There has been much tabloid hysteria around the concept of patient data access in the NHS. Now the police are asking for greater access to confidential GP medical records but even Sir Peter Fahy can see it’s a cheeky move

What’s this? The police want greater access to confidential GP medical records without necessarily obtaining the prior consent of the individual concerned?

Even Sir Peter Fahy, Manchester’s police chief and the man floating the idea, can see that it’s cheeky in the present climate. He’s right.

‘With proper safeguards patient data could do a lot of good’

When NHS England’s plans to collate GP metadata from us all for research - and commercial - purposes took a faltering step forward in February, it hit a wall of tabloid hysteria and stepped back to rethink devices for voter reassurance.

At the time I took a “keep calm and carry on” view. With proper safeguards it could do a lot of good. Plenty agree.

Big Brother

Professional and public suspicion - reflected in website analysis and comment - is a mixture of paranoia and concern that such data is open to abuse or exploitation, commercial or otherwise.

Edward Snowden’s revelations were fresh in the public mind, reminding us all just how invasive Big Brother technology now is, and not just at GCHQ level either.

Late for supper one night I phoned my son to say “we’re on our way”. “No you’re not, you’re still parked outside the house,” he replied. My iPhone tracker gave me away.

‘Mr Davis may be oversensitive to limits of anonymised data’

MPs are as divided as voters - unlike health professionals? Back in February David Davis, the libertarian Tory MP, challenged health minister Dan Poulter.

He confirmed that police pursuing serious crime will have “backdoor” access - which was Mr Snowden’s complaint about spy agency dealings with Google - to the NHS’s new arm’s length database, even the records of patients who have opted out. Previously they would have had to trace a suspect’s GP.

As one of only 100 people in Britain whose nose has been broken five times, Mr Davis may be oversensitive to limits of anonymised data. No system is perfect, but will the good outweigh the potential for bad? I think so.

Police complicity

The Department of Health is persevering. But the police? At this point I jump ship and march under Mr Davis’s banner, noting in passing that the British Medical Association reminds Guardian readers that patient confidentiality is an ancient piece of wisdom that outweighs the occasional inconvenience of coppers navigating current checks and balances.

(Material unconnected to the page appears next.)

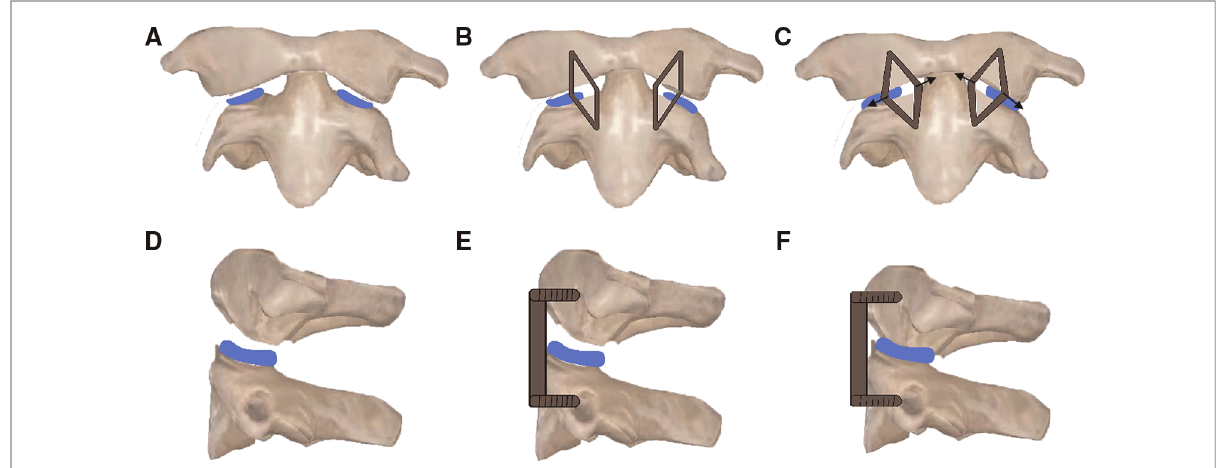
FIGURE 1 Schematic diagram of operation. ( A,D ) Two intraarticular cages were inserted into the bilateral lateral mass joints. ( B,E ) Two C-JAWS staples were fi xed to the atlantoaxial joint, with the cephalad end fi xed into the C1 lateral mass and the caudal end fi xed into the C2 vertebral body. ( C,F ) Two C-JAWS staples were spreaded to both sides to produce compression on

Of course, we can all understand the target groups Sir Peter cites: the mentally ill, the frail and confused elderly, assorted substance abusers, those vulnerable to domestic violence, and a growing focus of police time, manpower and money.

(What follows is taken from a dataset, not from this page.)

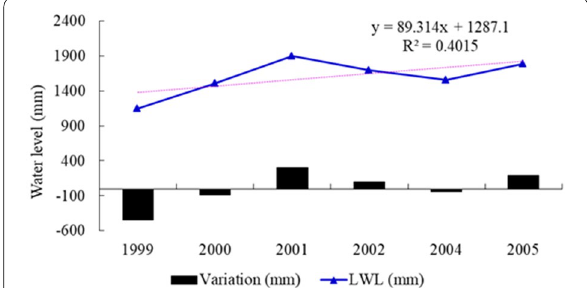
Fig. 5 The mean annual water level (free water surface gauge reading) and level variations (mean value deviations from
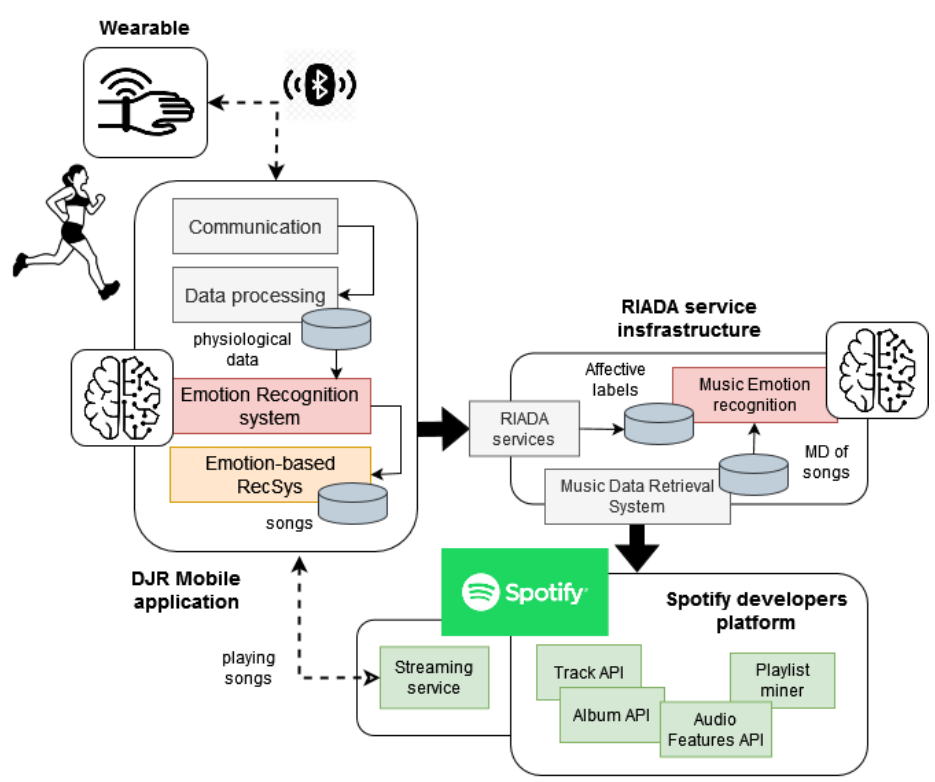
Figure 4. Technological components involved in the DJ-Running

“We could do a better job if we had greater access to information,” he explains.

‘Patient confidentiality is an ancient piece of wisdom that outweighs the occasional inconvenience of coppers’

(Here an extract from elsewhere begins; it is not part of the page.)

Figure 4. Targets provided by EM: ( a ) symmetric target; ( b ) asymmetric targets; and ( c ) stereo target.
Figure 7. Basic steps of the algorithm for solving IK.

Well, we can all say that. It’s what Andy Coulson probably said at the News of the World when they decided to adopt industrial scale phone hacking to keep ahead of the Fleet Street pack, the crime for which the ex-editor and Number 10 man was jailed at the Old Bailey.

You would be appalled at the trivial targets pursued - drugs, sex and showbiz - without a shred of public interest, as distinct from being interesting to the public. Would they or did they turn away Mid Staffordshire whistleblowers because they were too busy hounding actress Sienna Miller, I sometimes wonder? Little people got hurt too.

Irrelevant, you ask? No. Nick Davies’s book Hack Attack: How the Truth caught up with Rupert Murdoch confirms a shocking degree of police complicity in what the tabloids were doing, which included political hacking to help intimidate MPs.

It went much further than information trade offs and mutual back scratching. Senior officers at the Met Office lied for four years to cover up the scale of NotW hacking. It was a corruption far worse than MPs expenses.

The cops have lost our trust. GPs have not.